Only Angels Have Wings. 1939. USA. Directed by Howard Hawks. Screenplay by Jules Furthman, based on a story by Howard Hawks. With Cary Grant, Jean Arthur, Richard Barthelmess, Rita Hayworth. 121 min.
In this definitive aviation drama, Howard Hawks achieves the point of equilibrium in his directorial evolution. The themes Hawks developed throughout the 1930s crystallize with perfect clarity and expressive mastery, not yet exhibiting the darker preoccupations that would haunt his films of the 1940s and 1950s.
Set in the fictional South American port of Barranca, the narrative follows a close-knit group of American mail pilots navigating treacherous Andean fog. Cary Grant's performance as the laconic Geoff Carter reveals largely unexplored dimensions of his screen persona---stoic, harsh, emotionally guarded. The film's tensions intensify with the arrival of entertainer Bonnie Lee (Jean Arthur) and disgraced pilot Bat MacPherson (Richard Barthelmess) with his wife Judy (Hayworth in her breakthrough role).

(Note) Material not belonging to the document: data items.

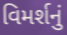
વિમર્શનું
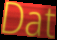
Dat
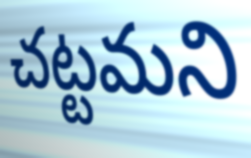
చట్టమని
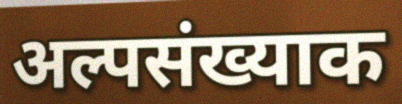
अल्पसंख्याक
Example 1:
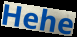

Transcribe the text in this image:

Hehe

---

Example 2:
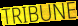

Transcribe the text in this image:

TRIBUNE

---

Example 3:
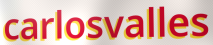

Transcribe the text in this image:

carlosvalles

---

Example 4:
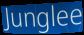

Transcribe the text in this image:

Junglee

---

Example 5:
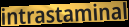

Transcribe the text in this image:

intrastaminal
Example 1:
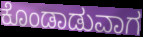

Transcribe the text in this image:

ಕೊಂಡಾಡುವಾಗ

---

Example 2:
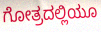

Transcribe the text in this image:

ಗೋತ್ರದಲ್ಲಿಯೂ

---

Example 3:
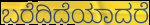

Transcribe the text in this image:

ಬರೆದಿದೆಯಾದರೆ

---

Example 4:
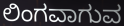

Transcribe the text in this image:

ಲಿಂಗವಾಗುವ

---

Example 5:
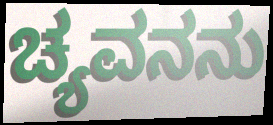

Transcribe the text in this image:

ಚ್ಯವನನು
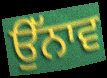
ਉੱਨਾਵ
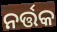
ନର୍ତ୍ତକ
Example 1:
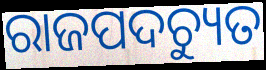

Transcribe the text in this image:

ରାଜପଦଚ୍ୟୁତ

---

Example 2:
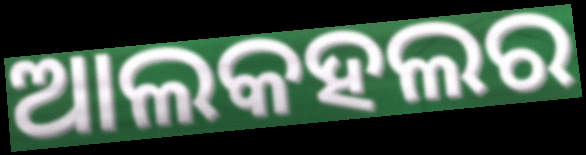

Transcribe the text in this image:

ଆଲକହଲର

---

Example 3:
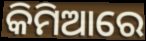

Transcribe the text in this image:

କିମିଆରେ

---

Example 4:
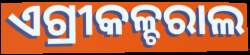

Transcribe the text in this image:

ଏଗ୍ରୀକଳ୍ଚରାଲ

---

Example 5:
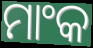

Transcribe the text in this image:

ମାଂକ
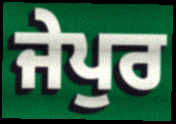
ਜੇਪੁਰ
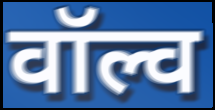
वॉल्व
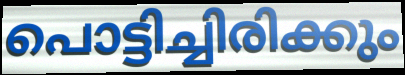
പൊട്ടിച്ചിരിക്കും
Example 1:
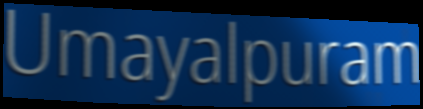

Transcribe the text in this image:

Umayalpuram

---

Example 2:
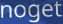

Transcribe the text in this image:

noget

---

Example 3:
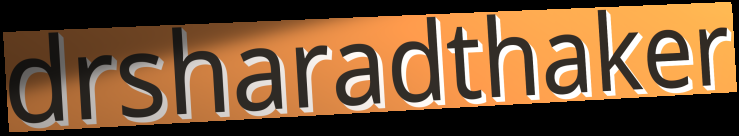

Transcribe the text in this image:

drsharadthaker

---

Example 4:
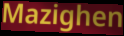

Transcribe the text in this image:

Mazighen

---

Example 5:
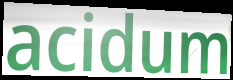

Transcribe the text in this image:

acidum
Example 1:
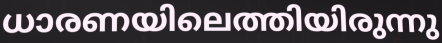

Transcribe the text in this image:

ധാരണയിലെത്തിയിരുന്നു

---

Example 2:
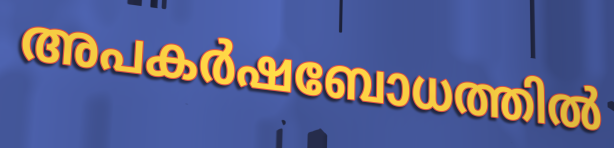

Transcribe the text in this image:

അപകർഷബോധത്തിൽ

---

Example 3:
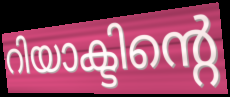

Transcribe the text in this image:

റിയാക്ടിന്റെ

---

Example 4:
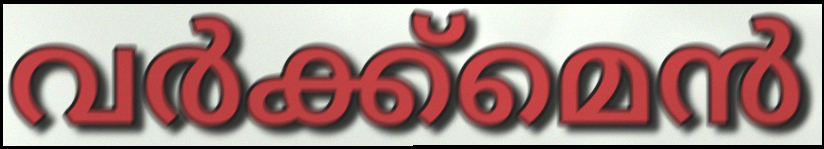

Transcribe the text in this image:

വർക്ക്മെൻ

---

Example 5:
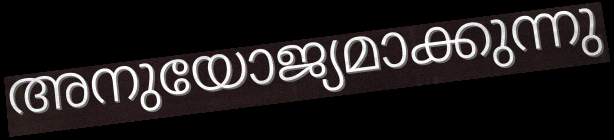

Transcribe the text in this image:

അനുയോജ്യമാക്കുന്നു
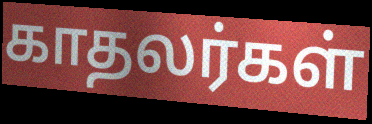
காதலர்கள்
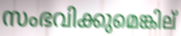
സംഭവിക്കുമെങ്കില്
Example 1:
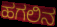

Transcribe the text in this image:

ಹಗಲಿನ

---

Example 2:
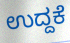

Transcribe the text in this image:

ಉದ್ದಕೆ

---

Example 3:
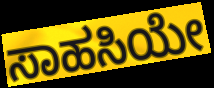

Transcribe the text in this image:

ಸಾಹಸಿಯೇ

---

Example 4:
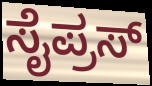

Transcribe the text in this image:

ಸೈಪ್ರಸ್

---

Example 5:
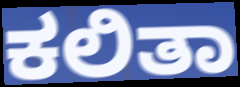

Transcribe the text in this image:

ಕಲಿತಾ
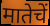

Hawks distills weeks of narrative into twenty-four hours with remarkable economy, expressing through composition, objects, and gesture what lesser filmmakers would render with obvious sentiment. His technical virtuosity serves profound philosophical concerns: the integration of individuals into the group, the stoic denial of death (exemplified in the famous "Who's Joe?" exchange), and the existential affirmation of identity against an indifferent universe---qualities that led Robin Wood to justifiably term this "a completely achieved masterpiece."